Pregnancy and Breastfeeding
- Pregnancy: Limited human data. Animal studies have not shown teratogenic effects. Use only if clearly needed and the benefit outweighs the risk.
- Breastfeeding: It is unknown whether granisetron is excreted in human milk. Use with caution, considering potential risks to the infant.
Drug Profile Summary
See previous sections for detailed information on mechanism of action, side effects, contraindications, drug interactions, pregnancy & breastfeeding, dosage.
Monitoring Parameters: Monitor for adverse reactions, especially hypersensitivity, QT prolongation, and serotonin syndrome. Electrolyte levels and ECG in patients at risk for QT prolongation.
Popular Combinations
Granisetron is frequently combined with dexamethasone, particularly in the context of highly or moderately emetogenic chemotherapy regimens. This combination enhances antiemetic efficacy.
Precautions
See sections on “Side Effects,” “Contraindications,” and “Drug Interactions” for detailed precautions. Monitor patients post-abdominally surgery for potential masking of ileus or gastric distention.
FAQs (Frequently Asked Questions)
Q1: What is the recommended dosage for Granisetron?
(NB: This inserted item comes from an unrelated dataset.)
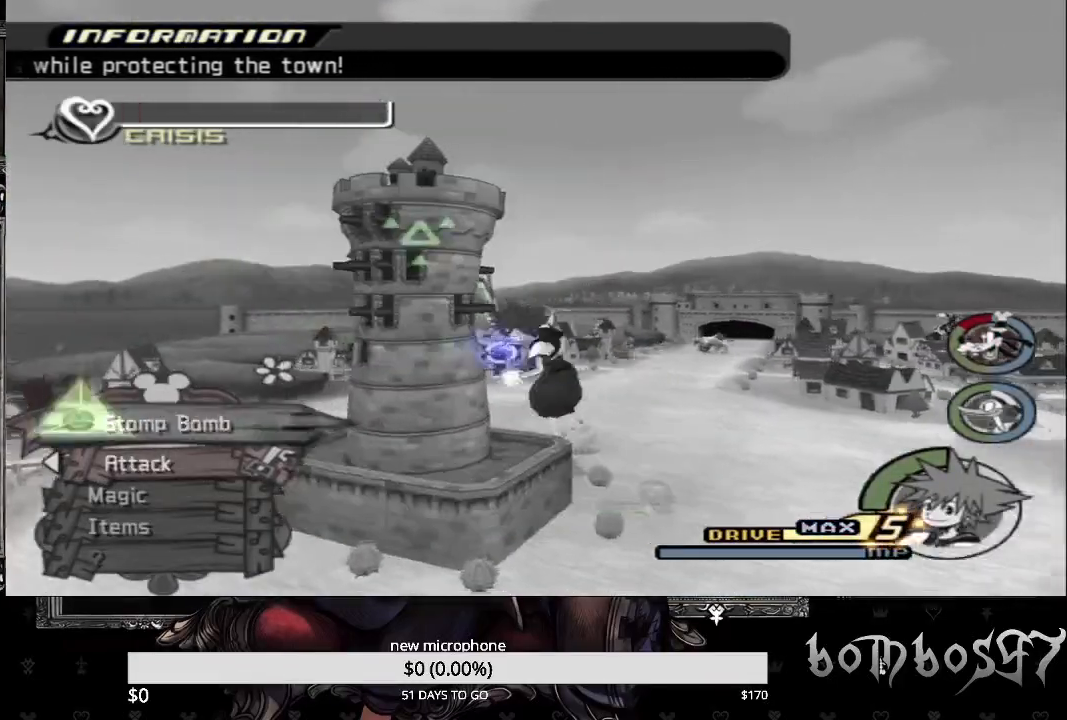
{"buttons": ["TRIANGLE"], "left_stick": "center", "right_stick": "center", "events": [[33, "TRIANGLE", "up"], [33, "left_stick", "center"], [100, "TRIANGLE", "down"], [200, "TRIANGLE", "up"], [267, "TRIANGLE", "down"], [367, "TRIANGLE", "up"], [433, "TRIANGLE", "down"]]}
A: See section “Dosage” above for detailed standard and specific dosage guidelines.
Q2: What is the mechanism of action of Granisetron?
A: Granisetron selectively blocks 5-HT3 receptors, thereby inhibiting serotonin-mediated nausea and vomiting.
Q3: What are the most common side effects of Granisetron?
A: Headache, constipation, and diarrhea are among the most commonly reported side effects.
Q4: What are the serious side effects to watch out for with Granisetron?
A: QT prolongation, serotonin syndrome, and hypersensitivity reactions are rare but potentially serious side effects requiring urgent attention.
Q5: Can Granisetron be used in pregnant or breastfeeding women?
A: Limited human data. Animal studies have not shown teratogenic effects. Use with caution. Consult the “Pregnancy and Breastfeeding” section.
Q6: Are there any drug interactions I should be aware of when prescribing Granisetron?
A: Yes, see the dedicated “Drug Interactions” section for details on interacting drugs.
Q7: How should Granisetron be administered?
A: Granisetron can be administered orally, intravenously, subcutaneously, or transdermally, depending on the specific product and clinical indication.
Q8: Does Granisetron require any dosage adjustments in elderly patients or those with renal/hepatic impairment?
A: Generally, no dosage adjustments are needed, but close monitoring for adverse events is recommended.
Q9: What is Granisetron’s role in managing postoperative nausea and vomiting?
A: Granisetron is effective in preventing and treating PONV, typically administered IV prior to or after surgery.
Q10: Can Granisetron be used in pediatric patients?
A: Yes, for children 2 years and older. Refer to the “Dosage” section for pediatric dosage guidelines. Not recommended for children under 2 years old.